[START OF Exercise data]
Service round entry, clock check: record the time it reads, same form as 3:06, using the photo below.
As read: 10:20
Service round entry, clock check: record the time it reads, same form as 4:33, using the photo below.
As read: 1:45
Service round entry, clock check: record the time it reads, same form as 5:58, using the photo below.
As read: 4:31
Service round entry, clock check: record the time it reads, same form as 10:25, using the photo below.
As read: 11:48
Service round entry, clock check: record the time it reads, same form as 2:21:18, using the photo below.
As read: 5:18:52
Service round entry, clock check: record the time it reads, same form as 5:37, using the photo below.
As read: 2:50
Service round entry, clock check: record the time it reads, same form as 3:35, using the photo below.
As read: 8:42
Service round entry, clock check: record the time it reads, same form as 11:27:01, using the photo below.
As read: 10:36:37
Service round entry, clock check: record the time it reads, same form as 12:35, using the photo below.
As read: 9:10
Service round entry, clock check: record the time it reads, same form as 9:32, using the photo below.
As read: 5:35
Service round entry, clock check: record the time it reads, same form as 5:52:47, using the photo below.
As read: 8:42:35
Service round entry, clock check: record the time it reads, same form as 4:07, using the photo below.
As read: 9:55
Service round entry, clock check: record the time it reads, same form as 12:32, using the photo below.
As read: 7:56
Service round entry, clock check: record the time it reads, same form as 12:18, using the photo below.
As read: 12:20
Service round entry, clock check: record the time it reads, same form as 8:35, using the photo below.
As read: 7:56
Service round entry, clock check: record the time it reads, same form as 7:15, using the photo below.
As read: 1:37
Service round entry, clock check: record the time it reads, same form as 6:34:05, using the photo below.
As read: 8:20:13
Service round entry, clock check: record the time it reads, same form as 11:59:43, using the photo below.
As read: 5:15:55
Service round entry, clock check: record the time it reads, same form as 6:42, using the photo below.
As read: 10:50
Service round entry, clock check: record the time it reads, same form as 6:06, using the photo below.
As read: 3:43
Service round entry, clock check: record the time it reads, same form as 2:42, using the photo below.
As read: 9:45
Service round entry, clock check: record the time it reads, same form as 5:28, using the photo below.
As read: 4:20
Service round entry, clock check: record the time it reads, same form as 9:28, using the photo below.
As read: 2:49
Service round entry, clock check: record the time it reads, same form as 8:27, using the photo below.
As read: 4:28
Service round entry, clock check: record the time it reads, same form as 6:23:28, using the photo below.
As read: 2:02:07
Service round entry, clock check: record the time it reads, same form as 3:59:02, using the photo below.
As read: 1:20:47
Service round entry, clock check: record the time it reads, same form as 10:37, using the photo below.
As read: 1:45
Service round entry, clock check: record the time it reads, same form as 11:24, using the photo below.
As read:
[END OF Exercise data]
## What you should do
Present every line of the material above as a Markdown table with the columns Row and Line, giving each line its own numbered row and leaving out any blank lines.

## Solution
| Row | Line |
|---|---|
| 1 | Service round entry, clock check: record the time it reads, same form as 3:06, using the photo below. |
| 2 | As read: 10:20 |
| 3 | Service round entry, clock check: record the time it reads, same form as 4:33, using the photo below. |
| 4 | As read: 1:45 |
| 5 | Service round entry, clock check: record the time it reads, same form as 5:58, using the photo below. |
| 6 | As read: 4:31 |
| 7 | Service round entry, clock check: record the time it reads, same form as 10:25, using the photo below. |
| 8 | As read: 11:48 |
| 9 | Service round entry, clock check: record the time it reads, same form as 2:21:18, using the photo below. |
| 10 | As read: 5:18:52 |
| 11 | Service round entry, clock check: record the time it reads, same form as 5:37, using the photo below. |
| 12 | As read: 2:50 |
| 13 | Service round entry, clock check: record the time it reads, same form as 3:35, using the photo below. |
| 14 | As read: 8:42 |
| 15 | Service round entry, clock check: record the time it reads, same form as 11:27:01, using the photo below. |
| 16 | As read: 10:36:37 |
| 17 | Service round entry, clock check: record the time it reads, same form as 12:35, using the photo below. |
| 18 | As read: 9:10 |
| 19 | Service round entry, clock check: record the time it reads, same form as 9:32, using the photo below. |
| 20 | As read: 5:35 |
| 21 | Service round entry, clock check: record the time it reads, same form as 5:52:47, using the photo below. |
| 22 | As read: 8:42:35 |
| 23 | Service round entry, clock check: record the time it reads, same form as 4:07, using the photo below. |
| 24 | As read: 9:55 |
| 25 | Service round entry, clock check: record the time it reads, same form as 12:32, using the photo below. |
| 26 | As read: 7:56 |
| 27 | Service round entry, clock check: record the time it reads, same form as 12:18, using the photo below. |
| 28 | As read: 12:20 |
| 29 | Service round entry, clock check: record the time it reads, same form as 8:35, using the photo below. |
| 30 | As read: 7:56 |
| 31 | Service round entry, clock check: record the time it reads, same form as 7:15, using the photo below. |
| 32 | As read: 1:37 |
| 33 | Service round entry, clock check: record the time it reads, same form as 6:34:05, using the photo below. |
| 34 | As read: 8:20:13 |
| 35 | Service round entry, clock check: record the time it reads, same form as 11:59:43, using the photo below. |
| 36 | As read: 5:15:55 |
| 37 | Service round entry, clock check: record the time it reads, same form as 6:42, using the photo below. |
| 38 | As read: 10:50 |
| 39 | Service round entry, clock check: record the time it reads, same form as 6:06, using the photo below. |
| 40 | As read: 3:43 |
| 41 | Service round entry, clock check: record the time it reads, same form as 2:42, using the photo below. |
| 42 | As read: 9:45 |
| 43 | Service round entry, clock check: record the time it reads, same form as 5:28, using the photo below. |
| 44 | As read: 4:20 |
| 45 | Service round entry, clock check: record the time it reads, same form as 9:28, using the photo below. |
| 46 | As read: 2:49 |
| 47 | Service round entry, clock check: record the time it reads, same form as 8:27, using the photo below. |
| 48 | As read: 4:28 |
| 49 | Service round entry, clock check: record the time it reads, same form as 6:23:28, using the photo below. |
| 50 | As read: 2:02:07 |
| 51 | Service round entry, clock check: record the time it reads, same form as 3:59:02, using the photo below. |
| 52 | As read: 1:20:47 |
| 53 | Service round entry, clock check: record the time it reads, same form as 10:37, using the photo below. |
| 54 | As read: 1:45 |
| 55 | Service round entry, clock check: record the time it reads, same form as 11:24, using the photo below. |
| 56 | As read: |